Long-range propagation of surface plasmons in a thin metallic film deposited on an anisotropic photonic crystal

We propose using a strongly anisotropic dielectric as a substrate for plasmonic devices. We show that the propagation range of surface plasmons is increased if the substrate is a birefringent dielectric crystal with a properly oriented optical axis. The increase of the propagation range depends on the degree of anisotropy, and, consequently, it turns out to be small for substrates of natural optical crystals, where anisotropy is weak. However, in specially designed photonic crystals, the anisotropy may be very strong, thus leading to appreciable increase of the propagation range.
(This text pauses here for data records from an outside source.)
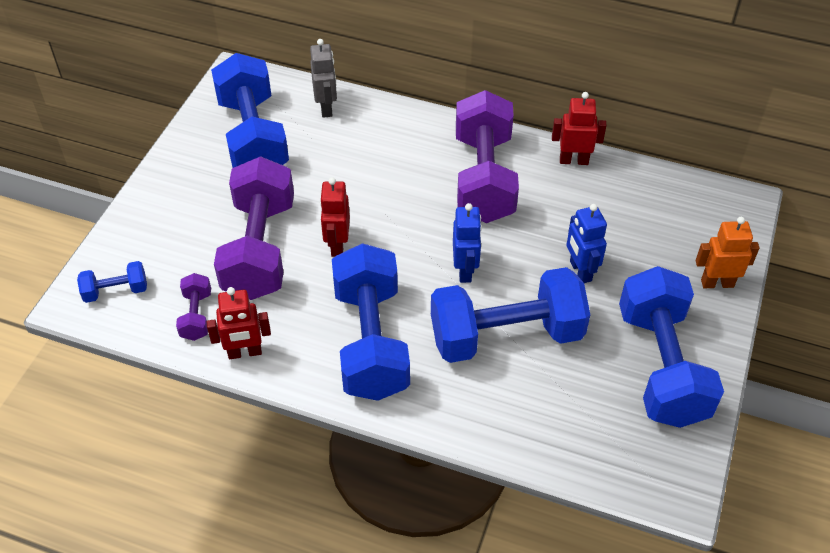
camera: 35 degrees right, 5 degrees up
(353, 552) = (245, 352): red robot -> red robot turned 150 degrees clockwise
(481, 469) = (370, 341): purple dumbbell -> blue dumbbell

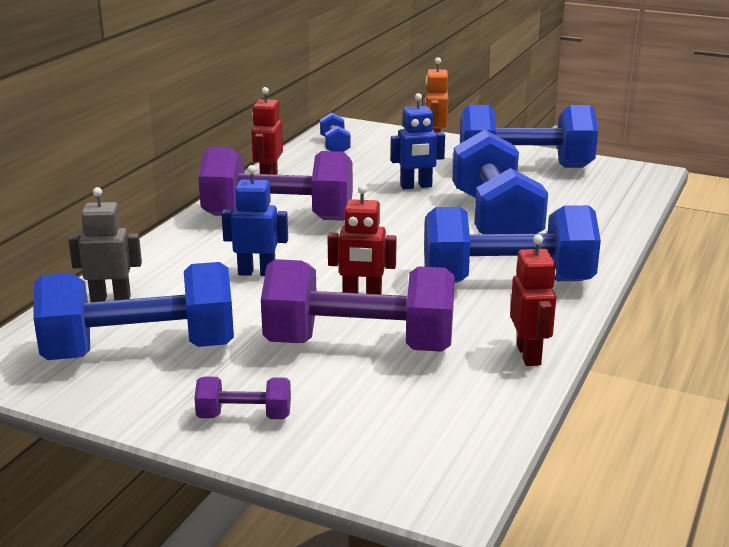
camera: 85 degrees left, 25 degrees down
(116, 291) = (424, 459): blue dumbbell -> blue dumbbell (335, 146)
(196, 316) = (471, 390): purple dumbbell -> purple dumbbell (244, 416)
(465, 270) = (410, 233): blue robot -> blue robot (257, 272)

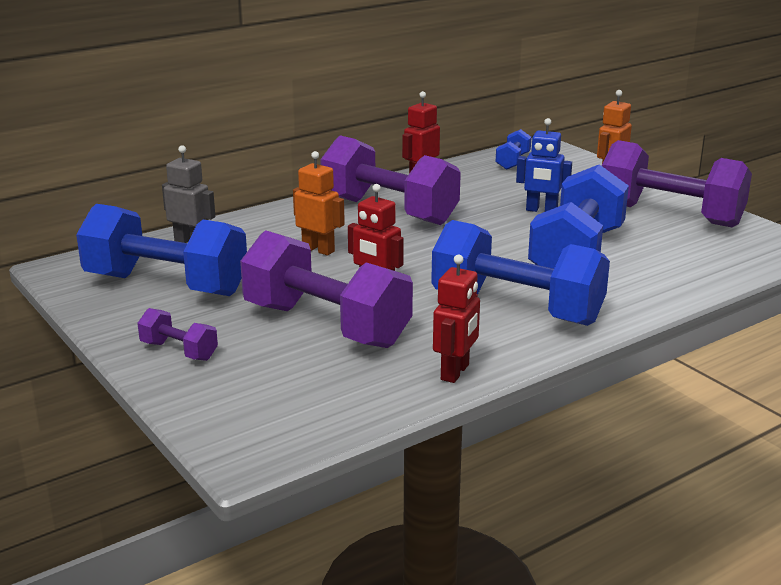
camera: 30 degrees right, 0 degrees up
(257, 272) = (318, 249): blue robot -> orange robot
(524, 167) = (670, 215): blue dumbbell -> purple dumbbell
A photonic-crystal substrate, being a medium with nonlinear dispersion, also affects the dispersion law of the surface plasmon. All these effects may increase the efficiency of modern plasmonic and optoelectronic devices.

Figure 1

(Color online) Metal film of thickness $d$ on semi-infinite anisotropic substrate. A surface plasmon propagates along axis $x$. The coordinate axes are directed along the principal axes of the dielectric tensor.

Figure 2

(Color online) Two orientations, (a) parallel and (b) perpendicular, of the optical axis of the substrate with respect to the metal film. The substrate is a positive uniaxial crystal with ${ϵ}_{\Vert }>{ϵ}_{\perp }$.

Figure 3

(Color online) Dispersion curves for SP in a structure with anisotropic substrate. The plasmonic structure is $50\text{−}\mathrm{nm}$-thick silver film on an anisotropic substrate with ${ϵ}_z=7.5$ and ${ϵ}_x=2$. The solid (dotted) line is for the orientation of the optical axis perpendicular (parallel) to the metal film. The dashed curve is for the equivalent isotropic substrate with $ϵ=\sqrt{{ϵ}_x{ϵ}_z}=3.87$.

Figure 4

(Color online) Propagation range of the SP (a) in the optical region and (b) in the infrared region of frequencies.

Figure 5

(Color online) Penetration depth of the electromagnetic field of the SP into the dielectric substrate.